Welcome to the ecare system

In the last month, my husband lived in hospital for over a week. He was admitted through the emergency route on his 7th chemotherapy cycle.

A week. The longest time he has yet needed to stay. Not surprisingly, he is depressed, tired, upset, and angry. Told he can go home, this is suddenly denied him and he must stay for another day. Then another 8 hours. Someone didn't scan down the onscreen information, you see? They only looked at the first line, and the second line gave different information which would have meant a different instruction and a different result.

My husband is close to crying. He wants to cry with frustration. He wants to come home. I feel him lost in the hospital and, as I make another trek across the hospital grounds, I am afraid of the future.

Anyway, background information about my husband, whom I have known for 30 years, it doesn't matter. Neither does his name matter, and neither does any interaction anyone might have with him.

None of this matters because now he is a barcode that needs scanning.

When his barcode is scanned, the computer screen instructs the assistant. The assistant looks at the screen. They do what they are told. Then they leave the room where my husband stays alone.

When the nurses, students and assistants come to scan the barcode, these are the four interactions I have heard offered to my husband, who stays in bed day, after day, after day, while I am scared of the future.

I have numbered these interactions 1, 2, 3 and 4, for your reading convenience.
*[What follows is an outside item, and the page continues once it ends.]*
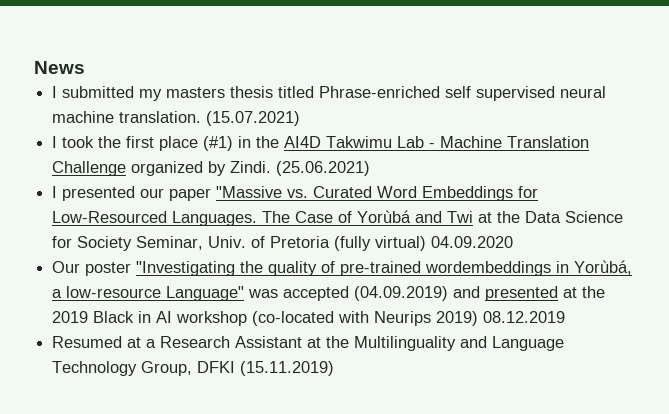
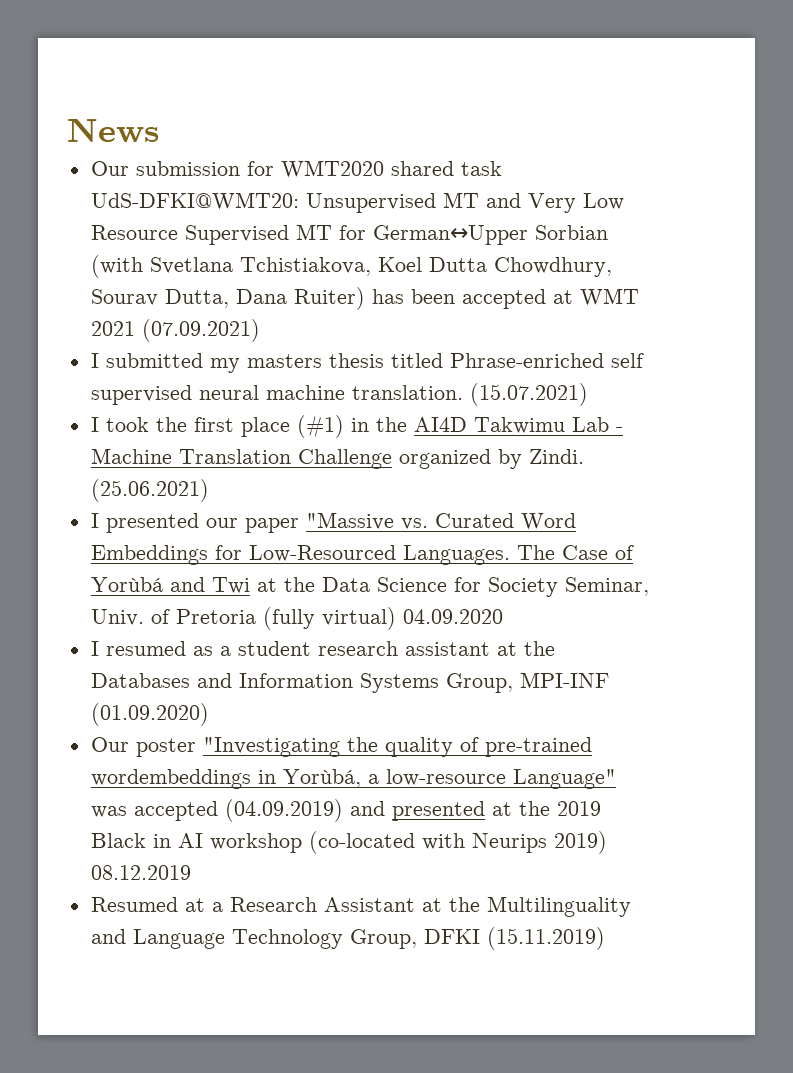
(85, 67) none -> [90,160,502,178] [90,192,624,213] [90,224,608,245] [90,255,612,278] [90,287,639,310] [90,319,260,342] // Our submission for WMT2020 shared task UdS-DFKI@WMT20: Unsupervised MT and Very Low Resource Supervised MT for German↔Upper Sorbian (with Svetlana Tchistiakova, Koel Dutta Chowdhury, Sourav Dutta, Dana Ruiter) has been accepted at WMT 2021 (07.09.2021)
(514, 242) none -> [90,641,555,656] [90,672,609,693] [90,703,209,726] // I resumed as a student research assistant at the Databases and Information Systems Group, MPI-INF (01.09.2020)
1. I'm just coming to scan your barcode.
2. Can I have your barcode?
3. Hmm. Barcode.
4. No words. (Nurse enters room, scans barcode, and leaves.)

These thoughts strike me.

Your nurse doesn't need to be human. Perhaps this would help, because then we wouldn't be disappointed. A robot doesn't care.

The doctor doesn't need to be in hospital. They could be sat anywhere in the world - the USA, India, Australia - a call-centre operative, outsourced in a globalised medical supply system. Professionals working quickly and remotely; scanning the onscreen information and sending instructions digitally. This would be easier. We wouldn't expect a human to smile.

In the old days, there used to be folders that followed you around. A person could scan, quickly, the pages of information to make a judgement. Yes, that liver function has always been high: a strange abnormality brought on by reactions to treatment. We can see how temperature follows the same pattern, so yes, let's use judgement now, in a stream of oversight, discrimination, speculation.

But that is old style. Folders are lost. Hand writing is impossible to read. Mistakes are made. Reading from a screen, one line of information, without the oversight to impede the medical decision. We could fit in twenty patients an hour on such a rapid throughput.

I'm an old dinosaur. I don't belong in this world. There is a bright new future, and I'm not part of it. The healthcare services are now looking to 5G: robotic surgery, wearable devices, online doctors, remote procedures. Technological transformation of medical services brings in consumers and markets, buyers and sellers. New markets. New economies. The healthcare budgets of old nations are vast.

This is the language of healthcare. It is of the economy. It is 'new value chains' and 'beneficial partnerships'. They will 'improve resource efficiency' and 'meet consumer demands for greater convenience and freedom of choice' with 'value for money'. This 'technological transformation' will offer 'opportunities for telecom operators to penetrate new value chains'.

But the loneliness, confusion, and dismay that might result from an all-computer system, we could deal with, couldn't we? We could access the hospital range of touch-screen devices to amuse us as we sit alone in our isolation wards and side rooms. Viewing packages available on request. Prices range from day rate to long-term. This is e-care. Enjoy your stay.